--- Passage shown Enclosed Below ---

Create an Azure File Share

Create an Azure File Share bucket to store our models and other results.

Run the following in your local Bash terminal with Azure CLI or in the Azure Cloud Shell

export AZ_STORAGE_ACCOUNT_NAME="<your-storage-account-name>"
export AZ_STORAGE_RESOURCE_GROUP="<your-storage-account-resource-group>"
export AZ_SHARE_NAME="mnist"
STORAGE_KEY=$(az storage account keys list --resource-group $AZ_STORAGE_RESOURCE_GROUP --account-name $AZ_STORAGE_ACCOUNT_NAME --query "[0].value" -o tsv)
az storage share create --name $AZ_SHARE_NAME --account-name $AZ_STORAGE_ACCOUNT_NAME --account-key $STORAGE_KEY

echo $STORAGE_KEY

In [ ]:
# Insert the Storage Key in the command below to save the storage access credentials as a Kubernetes secret
%env STORAGE_KEY='<your-storage-account-access-key>'

!kubectl create secret generic azure-share-secret --namespace $TARGET_NAMESPACE --from-literal=azurestorageaccountname=$AZ_STORAGE_ACCOUNT_NAME --from-literal=azurestorageaccountkey=$STORAGE_KEY

Distributed training

  • We will train the model by using TFJob to run a distributed training job

In [ ]:
import uuid

train_name = f"mnist-train-{uuid.uuid4().hex[:4]}"
num_ps = 1
num_workers = 2
model_dir = "/mnt/azure/mnist"

--- End of Enclosed Passage shown ---

▶ _The task_: Summarize the passage on creating an Azure File Share in two sentences.

--- Provided records Enclosed Below ---

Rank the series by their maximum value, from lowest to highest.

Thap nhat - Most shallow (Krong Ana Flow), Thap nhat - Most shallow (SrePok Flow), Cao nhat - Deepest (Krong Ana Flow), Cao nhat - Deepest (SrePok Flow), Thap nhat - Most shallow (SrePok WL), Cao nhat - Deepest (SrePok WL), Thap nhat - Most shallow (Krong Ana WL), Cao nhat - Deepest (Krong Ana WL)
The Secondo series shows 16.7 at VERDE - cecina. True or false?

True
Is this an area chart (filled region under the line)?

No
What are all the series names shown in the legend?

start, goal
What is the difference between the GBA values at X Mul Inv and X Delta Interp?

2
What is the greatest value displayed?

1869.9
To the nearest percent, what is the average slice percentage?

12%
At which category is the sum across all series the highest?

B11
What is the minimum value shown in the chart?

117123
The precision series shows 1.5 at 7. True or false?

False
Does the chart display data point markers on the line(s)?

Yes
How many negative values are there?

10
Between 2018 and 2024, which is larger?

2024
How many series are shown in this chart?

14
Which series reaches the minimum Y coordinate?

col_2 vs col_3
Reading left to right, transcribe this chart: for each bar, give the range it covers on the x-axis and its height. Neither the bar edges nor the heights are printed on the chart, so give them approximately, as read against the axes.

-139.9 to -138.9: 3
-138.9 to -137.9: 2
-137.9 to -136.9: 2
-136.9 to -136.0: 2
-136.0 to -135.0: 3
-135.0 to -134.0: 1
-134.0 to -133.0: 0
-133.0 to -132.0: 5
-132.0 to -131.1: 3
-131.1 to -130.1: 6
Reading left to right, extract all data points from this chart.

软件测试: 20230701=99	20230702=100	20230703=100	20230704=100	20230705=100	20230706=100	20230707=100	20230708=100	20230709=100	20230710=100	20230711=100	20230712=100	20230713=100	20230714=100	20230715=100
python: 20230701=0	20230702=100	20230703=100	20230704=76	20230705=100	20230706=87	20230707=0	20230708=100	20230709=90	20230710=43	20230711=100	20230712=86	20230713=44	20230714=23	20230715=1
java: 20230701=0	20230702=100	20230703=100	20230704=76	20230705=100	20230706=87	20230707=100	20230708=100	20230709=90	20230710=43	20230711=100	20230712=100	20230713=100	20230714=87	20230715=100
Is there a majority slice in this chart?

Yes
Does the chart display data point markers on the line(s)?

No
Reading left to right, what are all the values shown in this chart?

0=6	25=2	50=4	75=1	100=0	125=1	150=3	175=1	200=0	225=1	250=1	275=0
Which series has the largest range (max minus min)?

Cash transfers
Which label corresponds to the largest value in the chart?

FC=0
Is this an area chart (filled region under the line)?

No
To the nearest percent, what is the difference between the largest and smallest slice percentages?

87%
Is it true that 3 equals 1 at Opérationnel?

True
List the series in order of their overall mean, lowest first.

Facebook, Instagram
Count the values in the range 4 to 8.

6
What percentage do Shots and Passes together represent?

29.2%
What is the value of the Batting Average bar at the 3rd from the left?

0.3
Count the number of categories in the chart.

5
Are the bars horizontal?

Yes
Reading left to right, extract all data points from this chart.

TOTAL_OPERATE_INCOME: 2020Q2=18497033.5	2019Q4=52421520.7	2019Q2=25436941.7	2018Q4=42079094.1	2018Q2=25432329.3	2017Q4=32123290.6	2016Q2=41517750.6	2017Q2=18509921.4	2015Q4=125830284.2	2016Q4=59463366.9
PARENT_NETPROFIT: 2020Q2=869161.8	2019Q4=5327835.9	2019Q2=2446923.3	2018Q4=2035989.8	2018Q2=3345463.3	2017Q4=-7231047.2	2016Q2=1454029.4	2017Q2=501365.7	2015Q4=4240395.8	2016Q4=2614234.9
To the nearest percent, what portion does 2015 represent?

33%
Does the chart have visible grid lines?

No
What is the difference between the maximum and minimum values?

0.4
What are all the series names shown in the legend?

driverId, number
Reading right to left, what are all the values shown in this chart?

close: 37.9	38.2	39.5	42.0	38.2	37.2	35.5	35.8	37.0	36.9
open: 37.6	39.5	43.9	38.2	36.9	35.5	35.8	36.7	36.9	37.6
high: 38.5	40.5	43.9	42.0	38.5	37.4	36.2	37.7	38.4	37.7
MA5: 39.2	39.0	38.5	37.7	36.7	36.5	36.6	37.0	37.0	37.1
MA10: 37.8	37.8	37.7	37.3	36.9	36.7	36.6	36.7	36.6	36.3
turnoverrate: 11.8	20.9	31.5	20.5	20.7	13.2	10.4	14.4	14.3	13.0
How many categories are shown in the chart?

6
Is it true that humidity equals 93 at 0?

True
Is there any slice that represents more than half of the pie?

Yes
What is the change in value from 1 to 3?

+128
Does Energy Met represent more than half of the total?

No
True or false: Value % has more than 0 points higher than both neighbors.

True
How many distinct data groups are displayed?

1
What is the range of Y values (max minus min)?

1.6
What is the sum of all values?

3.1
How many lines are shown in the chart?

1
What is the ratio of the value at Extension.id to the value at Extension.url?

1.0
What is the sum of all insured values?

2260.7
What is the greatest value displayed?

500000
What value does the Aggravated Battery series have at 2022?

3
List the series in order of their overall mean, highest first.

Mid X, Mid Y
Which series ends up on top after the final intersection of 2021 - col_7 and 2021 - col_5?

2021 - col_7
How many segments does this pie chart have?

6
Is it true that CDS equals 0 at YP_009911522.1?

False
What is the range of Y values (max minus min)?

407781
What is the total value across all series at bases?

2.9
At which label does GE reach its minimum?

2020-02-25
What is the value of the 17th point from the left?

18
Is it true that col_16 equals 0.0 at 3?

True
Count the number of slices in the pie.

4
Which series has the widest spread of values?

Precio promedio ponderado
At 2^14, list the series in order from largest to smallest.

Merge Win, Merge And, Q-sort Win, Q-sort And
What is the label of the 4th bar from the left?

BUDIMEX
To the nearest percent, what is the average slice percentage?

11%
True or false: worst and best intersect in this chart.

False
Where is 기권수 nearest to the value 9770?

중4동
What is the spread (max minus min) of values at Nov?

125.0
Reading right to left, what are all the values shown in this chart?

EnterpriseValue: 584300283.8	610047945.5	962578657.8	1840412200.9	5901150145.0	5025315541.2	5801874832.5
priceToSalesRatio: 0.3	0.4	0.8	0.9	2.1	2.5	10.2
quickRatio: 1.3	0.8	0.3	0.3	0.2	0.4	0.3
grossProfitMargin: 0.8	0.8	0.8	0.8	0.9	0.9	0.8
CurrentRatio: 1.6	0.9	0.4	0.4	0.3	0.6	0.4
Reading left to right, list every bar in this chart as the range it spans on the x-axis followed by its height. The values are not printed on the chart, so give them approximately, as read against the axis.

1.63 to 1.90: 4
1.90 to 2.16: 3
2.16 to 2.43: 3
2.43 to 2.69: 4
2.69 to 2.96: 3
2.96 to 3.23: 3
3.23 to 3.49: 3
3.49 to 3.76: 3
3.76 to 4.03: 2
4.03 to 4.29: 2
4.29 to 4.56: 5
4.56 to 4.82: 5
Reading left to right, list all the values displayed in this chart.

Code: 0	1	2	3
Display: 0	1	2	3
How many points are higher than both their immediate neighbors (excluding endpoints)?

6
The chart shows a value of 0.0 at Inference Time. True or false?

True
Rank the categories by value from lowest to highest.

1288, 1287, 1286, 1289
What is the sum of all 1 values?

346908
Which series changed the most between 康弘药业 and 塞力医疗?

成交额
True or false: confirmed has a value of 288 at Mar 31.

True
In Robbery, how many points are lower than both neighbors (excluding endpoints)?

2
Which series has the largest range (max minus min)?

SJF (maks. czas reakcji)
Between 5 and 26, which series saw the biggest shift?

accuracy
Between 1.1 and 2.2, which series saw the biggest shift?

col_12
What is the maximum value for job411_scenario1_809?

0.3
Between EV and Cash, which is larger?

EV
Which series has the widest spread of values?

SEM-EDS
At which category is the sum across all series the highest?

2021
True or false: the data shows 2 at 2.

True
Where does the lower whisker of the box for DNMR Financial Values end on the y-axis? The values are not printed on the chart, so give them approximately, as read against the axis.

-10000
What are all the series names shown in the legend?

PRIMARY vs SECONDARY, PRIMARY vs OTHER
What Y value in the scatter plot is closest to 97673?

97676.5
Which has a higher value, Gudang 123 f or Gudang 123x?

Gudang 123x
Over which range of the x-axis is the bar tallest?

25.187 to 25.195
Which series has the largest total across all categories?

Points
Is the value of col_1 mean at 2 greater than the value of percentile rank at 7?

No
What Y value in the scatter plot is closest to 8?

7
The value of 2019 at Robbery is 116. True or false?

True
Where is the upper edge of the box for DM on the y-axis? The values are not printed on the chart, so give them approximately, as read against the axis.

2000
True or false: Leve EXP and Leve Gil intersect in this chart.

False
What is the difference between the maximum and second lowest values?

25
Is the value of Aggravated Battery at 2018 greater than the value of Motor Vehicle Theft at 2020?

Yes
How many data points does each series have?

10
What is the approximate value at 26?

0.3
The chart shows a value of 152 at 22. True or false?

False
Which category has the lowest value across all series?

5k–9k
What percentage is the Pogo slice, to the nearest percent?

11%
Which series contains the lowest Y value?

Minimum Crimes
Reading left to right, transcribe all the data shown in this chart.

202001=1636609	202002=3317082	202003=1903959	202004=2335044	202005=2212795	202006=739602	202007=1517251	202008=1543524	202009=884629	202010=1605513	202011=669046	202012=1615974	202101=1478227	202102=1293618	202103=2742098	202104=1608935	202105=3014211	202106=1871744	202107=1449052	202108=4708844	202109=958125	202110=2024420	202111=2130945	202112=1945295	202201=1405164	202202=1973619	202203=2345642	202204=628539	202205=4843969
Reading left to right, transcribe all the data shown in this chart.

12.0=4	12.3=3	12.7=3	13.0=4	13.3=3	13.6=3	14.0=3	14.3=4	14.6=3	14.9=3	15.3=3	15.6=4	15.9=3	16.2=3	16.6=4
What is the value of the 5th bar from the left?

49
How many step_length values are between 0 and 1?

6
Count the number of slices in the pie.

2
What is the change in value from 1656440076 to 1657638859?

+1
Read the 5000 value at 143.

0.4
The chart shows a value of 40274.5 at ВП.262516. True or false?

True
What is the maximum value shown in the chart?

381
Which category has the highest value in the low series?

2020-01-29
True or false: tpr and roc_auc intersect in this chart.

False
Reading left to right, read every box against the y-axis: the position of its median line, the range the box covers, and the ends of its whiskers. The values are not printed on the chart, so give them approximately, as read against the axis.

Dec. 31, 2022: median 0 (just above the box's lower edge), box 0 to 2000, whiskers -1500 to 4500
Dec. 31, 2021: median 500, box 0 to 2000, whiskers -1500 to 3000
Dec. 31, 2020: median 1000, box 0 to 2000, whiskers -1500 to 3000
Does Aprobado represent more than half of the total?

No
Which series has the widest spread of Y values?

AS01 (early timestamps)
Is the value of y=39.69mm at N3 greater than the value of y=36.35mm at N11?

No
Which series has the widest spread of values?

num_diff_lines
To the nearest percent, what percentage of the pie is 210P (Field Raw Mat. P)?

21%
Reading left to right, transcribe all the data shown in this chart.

--- End of Enclosed Provided records ---

▶ _The completed task_: The passage creates an Azure File Share to store models and other results, using Azure CLI commands run in a local Bash terminal or the Azure Cloud Shell that retrieve the storage account key and create a share named "mnist." It then saves the storage access credentials as a Kubernetes secret and sets up a distributed training job with TFJob, with num_ps set to 1, num_workers set to 2, and the model directory at /mnt/azure/mnist.